What this task involves: The answer must be every line from the entries below that contains "Homes".

Task inputs:
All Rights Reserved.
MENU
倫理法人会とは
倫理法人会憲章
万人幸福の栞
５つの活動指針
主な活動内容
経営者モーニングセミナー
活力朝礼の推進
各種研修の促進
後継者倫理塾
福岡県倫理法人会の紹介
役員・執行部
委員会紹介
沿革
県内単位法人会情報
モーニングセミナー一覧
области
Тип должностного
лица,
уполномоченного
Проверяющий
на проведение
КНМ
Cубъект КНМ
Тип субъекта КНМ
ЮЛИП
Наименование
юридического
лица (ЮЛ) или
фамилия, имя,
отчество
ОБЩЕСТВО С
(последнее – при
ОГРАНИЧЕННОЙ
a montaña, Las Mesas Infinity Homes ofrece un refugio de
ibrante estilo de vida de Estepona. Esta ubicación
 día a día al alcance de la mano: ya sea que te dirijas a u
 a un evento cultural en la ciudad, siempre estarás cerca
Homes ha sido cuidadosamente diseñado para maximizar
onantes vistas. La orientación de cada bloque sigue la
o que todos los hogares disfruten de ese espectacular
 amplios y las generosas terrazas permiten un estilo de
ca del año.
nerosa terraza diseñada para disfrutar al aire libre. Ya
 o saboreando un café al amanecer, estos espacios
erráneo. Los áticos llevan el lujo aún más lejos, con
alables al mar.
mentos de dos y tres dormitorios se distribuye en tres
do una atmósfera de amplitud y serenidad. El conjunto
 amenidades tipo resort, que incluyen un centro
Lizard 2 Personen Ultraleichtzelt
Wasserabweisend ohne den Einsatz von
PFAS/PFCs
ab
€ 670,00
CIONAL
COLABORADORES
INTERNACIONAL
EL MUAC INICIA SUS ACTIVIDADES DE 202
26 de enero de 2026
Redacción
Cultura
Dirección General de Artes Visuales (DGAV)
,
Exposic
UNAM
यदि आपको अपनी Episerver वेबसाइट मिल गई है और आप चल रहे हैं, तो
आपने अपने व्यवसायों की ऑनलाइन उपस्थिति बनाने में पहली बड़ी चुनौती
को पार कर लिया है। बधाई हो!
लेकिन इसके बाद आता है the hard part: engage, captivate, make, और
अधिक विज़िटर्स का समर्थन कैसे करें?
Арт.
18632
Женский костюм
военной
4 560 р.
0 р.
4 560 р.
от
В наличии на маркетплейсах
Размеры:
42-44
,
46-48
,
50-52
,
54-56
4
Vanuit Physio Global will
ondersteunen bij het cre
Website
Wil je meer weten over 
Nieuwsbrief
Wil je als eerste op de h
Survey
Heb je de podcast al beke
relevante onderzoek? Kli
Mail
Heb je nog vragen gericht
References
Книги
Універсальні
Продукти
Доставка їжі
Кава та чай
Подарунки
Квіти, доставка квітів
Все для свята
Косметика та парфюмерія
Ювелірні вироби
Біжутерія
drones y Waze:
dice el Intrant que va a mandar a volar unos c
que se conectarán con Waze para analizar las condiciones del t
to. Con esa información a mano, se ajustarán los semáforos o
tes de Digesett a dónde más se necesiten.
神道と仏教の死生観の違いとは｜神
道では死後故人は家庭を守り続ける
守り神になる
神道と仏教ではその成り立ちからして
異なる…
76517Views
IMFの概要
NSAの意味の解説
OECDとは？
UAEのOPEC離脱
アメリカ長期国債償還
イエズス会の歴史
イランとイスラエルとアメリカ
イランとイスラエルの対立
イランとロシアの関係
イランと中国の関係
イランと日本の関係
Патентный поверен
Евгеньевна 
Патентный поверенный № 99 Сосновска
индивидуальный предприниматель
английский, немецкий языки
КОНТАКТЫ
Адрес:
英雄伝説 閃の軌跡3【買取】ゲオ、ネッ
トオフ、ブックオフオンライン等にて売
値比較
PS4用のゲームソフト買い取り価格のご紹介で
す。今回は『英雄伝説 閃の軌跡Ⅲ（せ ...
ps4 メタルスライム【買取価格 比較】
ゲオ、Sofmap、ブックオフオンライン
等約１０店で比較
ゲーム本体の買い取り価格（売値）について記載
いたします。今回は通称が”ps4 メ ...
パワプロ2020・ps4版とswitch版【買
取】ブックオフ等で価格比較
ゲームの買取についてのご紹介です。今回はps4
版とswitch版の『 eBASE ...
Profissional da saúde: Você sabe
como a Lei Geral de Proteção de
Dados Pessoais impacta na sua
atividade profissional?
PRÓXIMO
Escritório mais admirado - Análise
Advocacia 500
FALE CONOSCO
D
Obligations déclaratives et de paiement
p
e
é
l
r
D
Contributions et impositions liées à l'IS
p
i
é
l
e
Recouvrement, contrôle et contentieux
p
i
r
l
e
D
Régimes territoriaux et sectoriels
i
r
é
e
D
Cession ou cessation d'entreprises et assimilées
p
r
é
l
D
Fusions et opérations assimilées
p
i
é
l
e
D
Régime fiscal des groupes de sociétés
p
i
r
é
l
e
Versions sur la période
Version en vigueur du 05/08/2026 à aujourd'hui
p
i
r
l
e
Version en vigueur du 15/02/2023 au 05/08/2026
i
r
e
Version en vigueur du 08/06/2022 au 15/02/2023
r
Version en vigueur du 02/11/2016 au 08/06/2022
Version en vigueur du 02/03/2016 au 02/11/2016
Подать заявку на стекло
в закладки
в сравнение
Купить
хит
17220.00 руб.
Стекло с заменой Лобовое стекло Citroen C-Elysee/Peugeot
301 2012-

Answer box:
a montaña, Las Mesas Infinity Homes ofrece un refugio de
Homes ha sido cuidadosamente diseñado para maximizar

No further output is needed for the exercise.